(Data records)
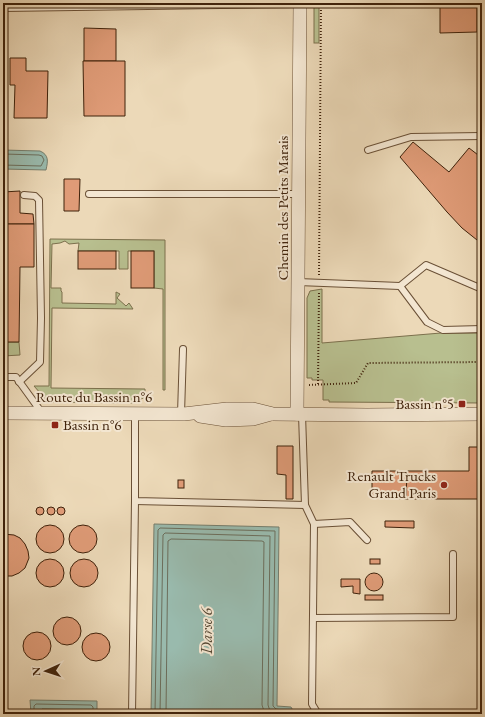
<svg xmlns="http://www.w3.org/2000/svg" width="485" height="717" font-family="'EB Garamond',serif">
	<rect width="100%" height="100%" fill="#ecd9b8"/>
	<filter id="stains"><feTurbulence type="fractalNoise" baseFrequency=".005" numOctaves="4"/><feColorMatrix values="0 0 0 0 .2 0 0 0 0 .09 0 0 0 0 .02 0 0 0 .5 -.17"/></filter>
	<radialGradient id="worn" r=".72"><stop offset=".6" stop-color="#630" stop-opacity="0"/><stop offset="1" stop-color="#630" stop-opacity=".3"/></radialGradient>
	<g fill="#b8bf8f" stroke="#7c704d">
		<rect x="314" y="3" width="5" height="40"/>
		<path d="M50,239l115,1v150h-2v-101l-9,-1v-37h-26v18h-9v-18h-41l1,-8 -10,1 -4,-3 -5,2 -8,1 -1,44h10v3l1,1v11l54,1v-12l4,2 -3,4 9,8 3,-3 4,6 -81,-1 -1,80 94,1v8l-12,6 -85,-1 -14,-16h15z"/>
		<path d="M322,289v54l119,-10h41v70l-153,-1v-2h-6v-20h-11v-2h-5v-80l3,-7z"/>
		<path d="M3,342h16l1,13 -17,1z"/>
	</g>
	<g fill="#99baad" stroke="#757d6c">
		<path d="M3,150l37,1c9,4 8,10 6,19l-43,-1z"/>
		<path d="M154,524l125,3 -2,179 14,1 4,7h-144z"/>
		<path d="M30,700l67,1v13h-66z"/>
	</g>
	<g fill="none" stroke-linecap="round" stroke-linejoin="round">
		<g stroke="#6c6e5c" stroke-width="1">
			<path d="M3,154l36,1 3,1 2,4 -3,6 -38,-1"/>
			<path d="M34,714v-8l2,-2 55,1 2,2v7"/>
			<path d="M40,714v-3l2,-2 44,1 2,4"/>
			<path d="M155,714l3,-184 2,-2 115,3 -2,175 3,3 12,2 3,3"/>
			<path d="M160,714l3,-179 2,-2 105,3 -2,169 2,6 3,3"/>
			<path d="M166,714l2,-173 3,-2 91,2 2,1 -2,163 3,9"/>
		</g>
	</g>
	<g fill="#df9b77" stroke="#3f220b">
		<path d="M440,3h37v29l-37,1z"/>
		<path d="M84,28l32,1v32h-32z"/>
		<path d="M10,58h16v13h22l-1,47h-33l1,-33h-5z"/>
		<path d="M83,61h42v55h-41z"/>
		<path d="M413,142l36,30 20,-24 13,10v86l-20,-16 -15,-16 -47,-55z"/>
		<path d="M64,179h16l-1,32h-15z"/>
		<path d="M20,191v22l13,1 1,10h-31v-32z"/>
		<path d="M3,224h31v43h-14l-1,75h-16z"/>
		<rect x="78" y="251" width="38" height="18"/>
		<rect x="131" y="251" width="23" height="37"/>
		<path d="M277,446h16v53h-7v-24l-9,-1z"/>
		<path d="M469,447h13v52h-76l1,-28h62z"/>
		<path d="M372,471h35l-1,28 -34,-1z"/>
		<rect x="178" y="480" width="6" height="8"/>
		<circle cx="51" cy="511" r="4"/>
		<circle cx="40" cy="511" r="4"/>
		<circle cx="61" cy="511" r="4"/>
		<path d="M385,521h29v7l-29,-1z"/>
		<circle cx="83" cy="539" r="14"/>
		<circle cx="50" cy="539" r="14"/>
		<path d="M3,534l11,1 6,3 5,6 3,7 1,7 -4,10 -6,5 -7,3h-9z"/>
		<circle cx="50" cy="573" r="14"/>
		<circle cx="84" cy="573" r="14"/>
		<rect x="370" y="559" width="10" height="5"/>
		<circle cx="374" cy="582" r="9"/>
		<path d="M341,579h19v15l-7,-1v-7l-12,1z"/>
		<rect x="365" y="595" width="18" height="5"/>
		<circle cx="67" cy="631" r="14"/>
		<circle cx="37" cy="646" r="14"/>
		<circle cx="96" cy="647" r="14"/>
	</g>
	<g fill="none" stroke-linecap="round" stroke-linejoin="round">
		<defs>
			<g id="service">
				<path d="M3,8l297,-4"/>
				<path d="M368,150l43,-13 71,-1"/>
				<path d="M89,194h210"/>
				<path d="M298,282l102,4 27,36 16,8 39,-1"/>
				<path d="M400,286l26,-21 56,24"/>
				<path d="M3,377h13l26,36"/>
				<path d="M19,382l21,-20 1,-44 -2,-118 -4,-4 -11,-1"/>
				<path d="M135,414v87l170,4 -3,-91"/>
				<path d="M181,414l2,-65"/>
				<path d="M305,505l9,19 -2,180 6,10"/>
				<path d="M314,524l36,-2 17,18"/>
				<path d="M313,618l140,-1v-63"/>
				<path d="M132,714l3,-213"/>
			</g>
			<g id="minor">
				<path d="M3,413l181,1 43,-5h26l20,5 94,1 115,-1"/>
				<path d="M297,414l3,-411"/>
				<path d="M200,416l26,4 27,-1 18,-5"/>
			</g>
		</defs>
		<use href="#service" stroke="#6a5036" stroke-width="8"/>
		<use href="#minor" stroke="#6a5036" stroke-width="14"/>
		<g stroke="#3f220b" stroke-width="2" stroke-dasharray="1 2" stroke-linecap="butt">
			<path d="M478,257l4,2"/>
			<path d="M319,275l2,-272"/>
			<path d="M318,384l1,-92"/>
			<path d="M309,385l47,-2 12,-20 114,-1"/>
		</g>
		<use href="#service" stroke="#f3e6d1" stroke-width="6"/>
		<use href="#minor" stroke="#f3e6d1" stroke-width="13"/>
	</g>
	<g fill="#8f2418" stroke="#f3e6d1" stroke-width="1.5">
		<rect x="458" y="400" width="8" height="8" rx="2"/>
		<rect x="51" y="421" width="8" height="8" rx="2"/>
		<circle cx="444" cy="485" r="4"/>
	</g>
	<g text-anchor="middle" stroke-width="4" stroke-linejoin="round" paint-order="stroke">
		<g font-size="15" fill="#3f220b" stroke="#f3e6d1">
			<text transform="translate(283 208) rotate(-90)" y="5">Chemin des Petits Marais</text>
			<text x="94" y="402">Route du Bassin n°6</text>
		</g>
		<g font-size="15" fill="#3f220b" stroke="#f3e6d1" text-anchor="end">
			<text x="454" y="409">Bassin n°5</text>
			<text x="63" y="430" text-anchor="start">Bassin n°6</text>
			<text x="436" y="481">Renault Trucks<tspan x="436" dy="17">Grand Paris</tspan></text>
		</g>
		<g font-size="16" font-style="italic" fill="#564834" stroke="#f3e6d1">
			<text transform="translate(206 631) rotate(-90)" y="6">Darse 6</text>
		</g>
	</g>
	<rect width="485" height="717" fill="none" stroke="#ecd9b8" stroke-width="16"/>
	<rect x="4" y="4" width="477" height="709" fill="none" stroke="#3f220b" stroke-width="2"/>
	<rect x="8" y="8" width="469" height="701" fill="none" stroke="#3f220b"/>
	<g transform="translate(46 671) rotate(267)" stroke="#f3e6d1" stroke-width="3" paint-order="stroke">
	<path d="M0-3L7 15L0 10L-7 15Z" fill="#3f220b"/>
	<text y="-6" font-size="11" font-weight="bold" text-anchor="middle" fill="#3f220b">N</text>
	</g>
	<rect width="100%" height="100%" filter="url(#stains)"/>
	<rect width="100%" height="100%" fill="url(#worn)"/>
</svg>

**HOW TO COMPLETE THIS TASK:** Across the entries above, find the lines with the string "paint" and copy them.

**YOUR RESPONSE:**
	<g text-anchor="middle" stroke-width="4" stroke-linejoin="round" paint-order="stroke">
	<g transform="translate(46 671) rotate(267)" stroke="#f3e6d1" stroke-width="3" paint-order="stroke">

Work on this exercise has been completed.